Following a multi-year review that began in 2010, the Federal Trade Commission (“FTC”) has released its updated Children’s Online Privacy Protection Rule (“COPPA Rule” or “Rule”).1 Revisions to the COPPA Rule become effective July 1, 2013. Between now and that effective date, the FTC is expected to refine its Frequently Asked Questions to help businesses comply with new aspects of the Rule.
The COPPA Rule continues to apply to operators of commercial websites and online services directed to children under age 13 that collect, use, or disclose personal information from children, and operators of general audience websites or online services that have actual knowledge that they are collecting, using, or disclosing personal information from children under the age of 13. Now, however, instead of focusing on first parties, the Rule has expanded to cover third parties such as social plug-ins and ad networks as well when they have actual knowledge that they are collecting personal information from a first-party site or service that is directed to children. At the same time, first-party operators of websites and online services will now be strictly liable for the actions of such third parties.
Additional changes to the Rule include an expansion of data considered to be personal information.

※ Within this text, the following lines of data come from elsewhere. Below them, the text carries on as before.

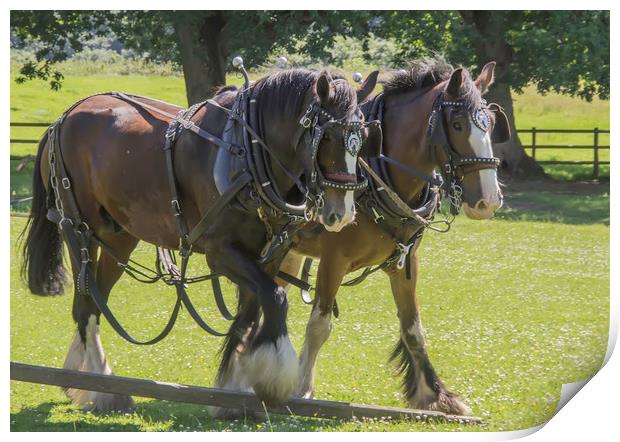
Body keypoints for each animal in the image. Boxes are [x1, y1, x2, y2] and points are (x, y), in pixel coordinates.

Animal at [23, 68, 378, 410]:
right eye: (327, 135)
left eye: (363, 138)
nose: (341, 212)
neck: (246, 152)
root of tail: (63, 118)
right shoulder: (221, 252)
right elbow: (275, 299)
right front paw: (273, 380)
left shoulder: (270, 253)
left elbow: (250, 315)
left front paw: (231, 392)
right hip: (78, 229)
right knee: (85, 307)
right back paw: (104, 390)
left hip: (120, 237)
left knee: (97, 301)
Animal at [274, 57, 508, 414]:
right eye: (457, 124)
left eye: (492, 123)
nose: (489, 200)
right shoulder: (333, 260)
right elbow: (319, 325)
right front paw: (302, 389)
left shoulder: (405, 263)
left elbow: (413, 329)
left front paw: (435, 394)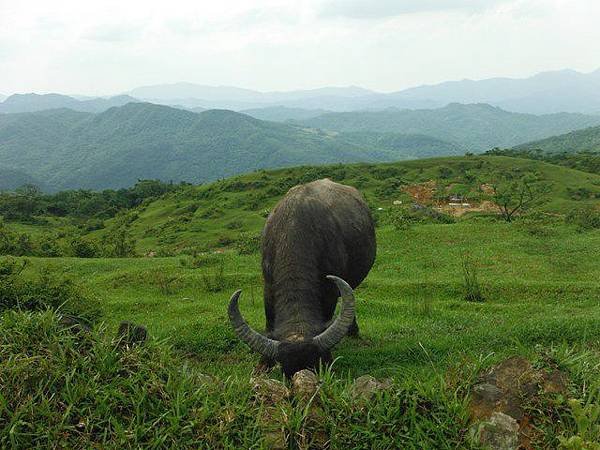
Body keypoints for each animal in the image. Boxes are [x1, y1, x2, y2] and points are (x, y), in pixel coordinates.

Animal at [230, 178, 376, 378]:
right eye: (285, 373)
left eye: (313, 366)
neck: (295, 229)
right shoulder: (268, 286)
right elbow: (269, 323)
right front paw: (263, 365)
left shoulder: (330, 292)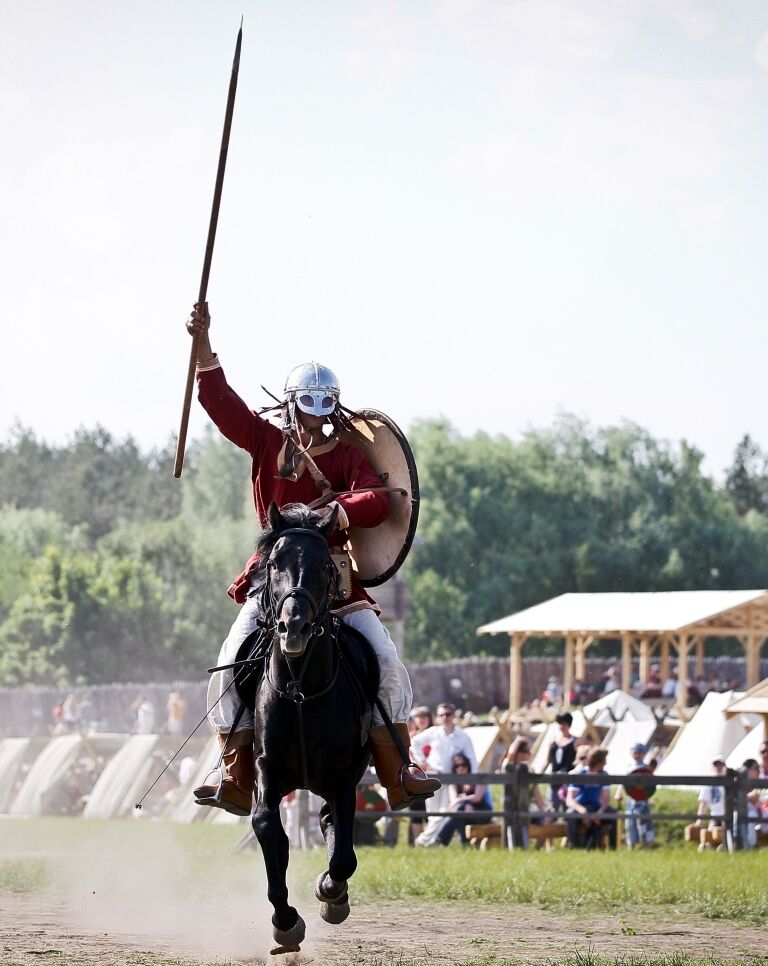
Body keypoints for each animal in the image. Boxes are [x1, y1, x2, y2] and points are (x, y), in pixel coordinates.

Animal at [234, 502, 378, 956]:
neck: (301, 690)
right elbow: (268, 829)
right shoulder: (266, 769)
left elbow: (344, 854)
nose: (293, 627)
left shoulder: (343, 777)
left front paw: (331, 893)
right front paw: (284, 921)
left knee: (333, 823)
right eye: (274, 563)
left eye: (324, 567)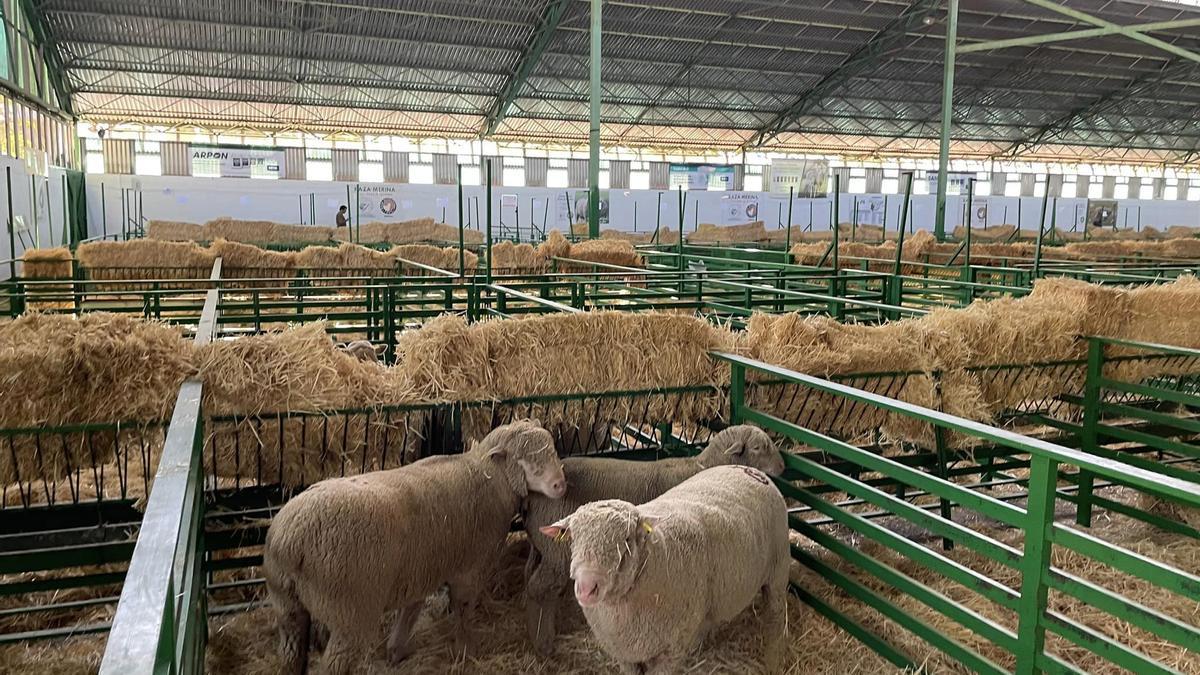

The COPPA Rule now covers information such as: persistent identifiers that can be used to recognize a user over time and across different websites or online services (e.g., IP addresses and mobile device IDs); screen names that function as online contact information; photos, videos, and audio files containing a child’s image or voice; and geolocation information.
Providing notice and obtaining verifiable consent from parents prior to the collection of such personal information from children continues to be a core requirement of the COPPA Rule. Operators of websites and online services also now have data security obligations when working with service providers and third parties, including receiving assurances about how these entities will treat the data. Additionally, personal information may only be maintained as long as reasonably necessary to fulfill the purpose for which it was collected, after which time the data must be deleted.